### Written task
Restate word for word the lines of the material below, from the line with "Previous searches" to the line with "Horn of the", both lines included, and no others.

### Records provided
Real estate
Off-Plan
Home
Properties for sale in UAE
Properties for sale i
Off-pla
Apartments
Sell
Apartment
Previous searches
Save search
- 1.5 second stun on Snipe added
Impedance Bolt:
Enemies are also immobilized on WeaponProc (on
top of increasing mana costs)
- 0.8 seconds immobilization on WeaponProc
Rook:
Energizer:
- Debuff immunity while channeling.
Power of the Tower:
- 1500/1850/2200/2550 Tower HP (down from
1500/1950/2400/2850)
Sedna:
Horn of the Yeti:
--
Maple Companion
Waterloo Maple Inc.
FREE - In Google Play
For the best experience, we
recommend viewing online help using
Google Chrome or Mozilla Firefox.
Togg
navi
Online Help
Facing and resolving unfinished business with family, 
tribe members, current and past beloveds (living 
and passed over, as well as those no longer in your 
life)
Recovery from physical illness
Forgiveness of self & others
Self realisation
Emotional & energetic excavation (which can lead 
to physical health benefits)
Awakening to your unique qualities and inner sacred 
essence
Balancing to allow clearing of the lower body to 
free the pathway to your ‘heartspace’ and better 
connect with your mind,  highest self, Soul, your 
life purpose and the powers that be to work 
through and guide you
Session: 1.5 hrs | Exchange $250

### Expected output
Previous searches
Save search
- 1.5 second stun on Snipe added
Impedance Bolt:
Enemies are also immobilized on WeaponProc (on
top of increasing mana costs)
- 0.8 seconds immobilization on WeaponProc
Rook:
Energizer:
- Debuff immunity while channeling.
Power of the Tower:
- 1500/1850/2200/2550 Tower HP (down from
1500/1950/2400/2850)
Sedna:
Horn of the Yeti:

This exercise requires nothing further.